Until 2015, simply ‘getting there’ wasn’t enough with Scapa, as the distillery was not open to the public, and according to manager Richard Clark, the principal attraction for aficionados is the chance to see the last working ‘Lomond’ still making Scotch whisky.

“Lomond stills were equipped with intermediate baffle plates,” says Clark, “which meant you could alter the style of spirit being produced. This one was installed at Scapa in 1959 and the plates have now been taken out, but what you have, because of the shape of the still, is a great deal of reflux, and to add to that, it’s fitted with a purifier.” This results in a relatively light and clean style of spirit.

Clark is on his second spell at Scapa, having first worked there during 2004-05. He returned to Scapa in 2015, the same year that Marie Stanton took over Highland Park, but the distillery is now ‘remotely managed’ by Chivas Brothers, and Richard Clark visits twice a month on average.

This seems eminently reasonable when you discover that he lives in the Moray town of Forres, 180 miles and a wide stretch of water away from Orkney, and that the two other distilleries within his remit are Allt-a-Bhainne and Braeval—both in the heart of Speyside and each just over 30 miles from Forres.

Scapa Distillery has spent much of its life since its establishment in 1885 providing malt for blending purposes, and is only now really sticking its head above the single malt parapet.
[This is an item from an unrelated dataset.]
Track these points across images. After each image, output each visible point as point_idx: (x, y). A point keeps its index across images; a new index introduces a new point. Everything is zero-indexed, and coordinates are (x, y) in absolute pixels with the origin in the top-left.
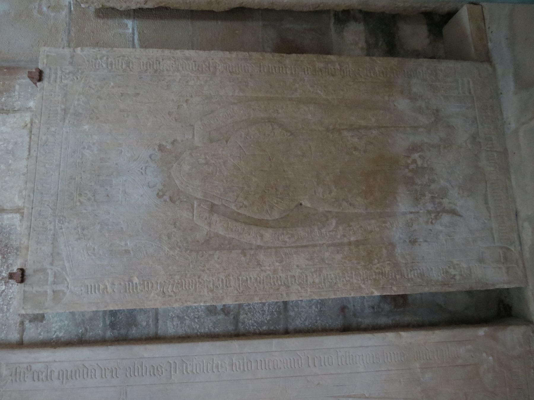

However, Richard Clark purses his lips and shakes his head at the suggestion that Scapa is Orkney’s ‘second’ distillery.

He stresses that he prefers the term ‘other’ rather than ‘second,’ declaring, “We’re not in competition with Highland Park. Scapa is a hidden gem. Lots of local people drink Scapa, and it’s almost as though they want to keep it for themselves!”

While Highland Park has long offered a wide array of inventive aged expressions, Scapa only offered a 16 year old ‘house’ botting in recent years. That was replaced in 2015 by the NAS Skiren and Glansa – finished in Islay single malt casks—while 12 and 23 year old cask strength Collection editions are also available at the distillery and other Chivas visitor centers.

The Italian Chapel (Photo by Scottish Viewpoint)

Outsiders’ Orkney

Marie Stanton hails from Yorkshire; Richard Clark is a Glaswegian. So both are able to offer an outsider’s perspective of Orkney and what makes it a special place.

“If I was to recommend things for visitors—apart from coming to Highland Park, of course!—it would be to see the Italian Chapel and go down to the Orkney Inga Saga Centre and the Bu at Ophir. It all really comes to life when you see the remains of the dining hall where they used to cut each other’s heads off! Alternatively, in summer just find a secluded little beach and relax,” says Stanton.

Richard Clark recalls that, “The first time I came, back in 2004, it was summer, the time of all the local agricultural shows, and I was listening to BBC Radio Orkney. The presenter spoke about ‘chow chimping,’ which I thought must have something to do with a breed of dog and monkeys. It turned out he meant ‘show-jumping,’ so I had to learn the local dialect pretty quick!

“I love the sea, as a west-coaster, and the history of Orkney is phenomenal. You’ve got all the nautical history of Scapa Flow itself, right next to the distillery. If you get the chance you should go along to Broch of Birsay early in the year. The rocks stand 120 feet in the air and waves will be breaking over them!”